While our meta-analysis results suggested ketamine treatment is effective in short term at immediate after and 1–3 months after treatments, there is no clear evidence regarding long-term effect of the ketamine treatment. Our review found two studies that conducted long-term follow-ups at 6 months after treatment. One of these studies was Correll’s retrospective study in which 33 patients were enrolled. This study showed 31% of the patients remained pain free at 6 months after inpatient ketamine infusion. The other study was an open-label trial by Kiefer et al. This trial enrolled 20 patients with CRPS who underwent subanesthetic low-dose ketamine infusion.

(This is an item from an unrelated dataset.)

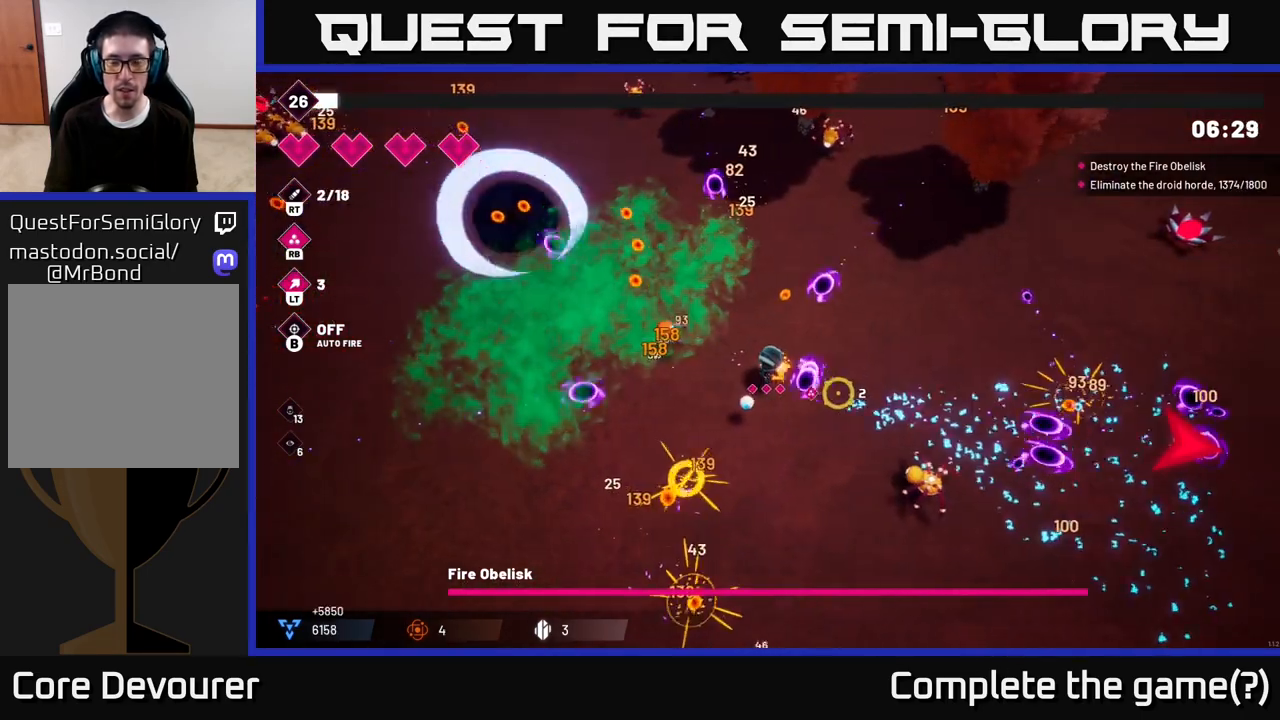
{"buttons": [], "left_stick": "right", "right_stick": "up-right", "events": [[100, "L2", "down"], [233, "L2", "up"], [233, "R2", "up"], [333, "right_stick", "right"], [467, "right_stick", "up-right"]]}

It showed 16 patients had complete remission at 6 months. These studies clearly suggested that ketamine may offer long-term benefit up to 6 months. However, due to the low number of patients enrolled in these studies, it is not feasible to conduct a meta-analysis to prove its long-term effect.

Adverse effects reported in these studies included anxiety, dysphoria, nightmares, hallucinations, insomnia, euphoria agitation, blurred vision, and sedation, which are all well-known common side effects of ketamine. It is worth noting that two studies reported elevation of liver enzymes. There is research to show that ketamine can induce hepatotoxicity by inducing mitochondrial impairment [22]. In Correll’s study, 4 of out of 33 patients were found to have elevated liver enzymes, all these patients’ enzyme levels returned to baseline within 20 days after discontinuation of ketamine [6••]. Goble’s study reported one case of elevated live enzymes in a group of five patients who underwent ketamine infusion for CRPS [7]. This patient’s liver enzyme level did not normalize for 2 months after ketamine infusion was stopped. In all our analyzed studies, 5 patients in a total of 258 patients developed hepatotoxicity. According to these data, the event rate of hepatotoxicity from ketamine infusion is 1.9%. However, it is possible some cases of liver dysfunction were not reported or missed in the studies, which can lead to underestimation of the event rate. Therefore, it is necessary to monitor liver enzymes prior to and during the ketamine treatment. If abnormal liver enzyme levels were detected, ketamine infusion should be promptly discontinued.

Conclusion

Patients with chronic pain secondary to CPRS who are refractory to conservative treatment modalities are left with few treatment options. Even with invasive interventions such as spinal cord stimulation and sympathetic blocks, there still remain a substantial number of patients who continue to suffer debilitating pain. Our study suggested that ketamine infusion can provide clinically effective pain relief in short term for less than 3 months. However, because of the high heterogeneity of the included trials and publication bias, additional prospective and standardized multicenter studies are needed to confirm this conclusion. In addition, more studies are needed to prove its long-term efficacy in the treatment of CRPS.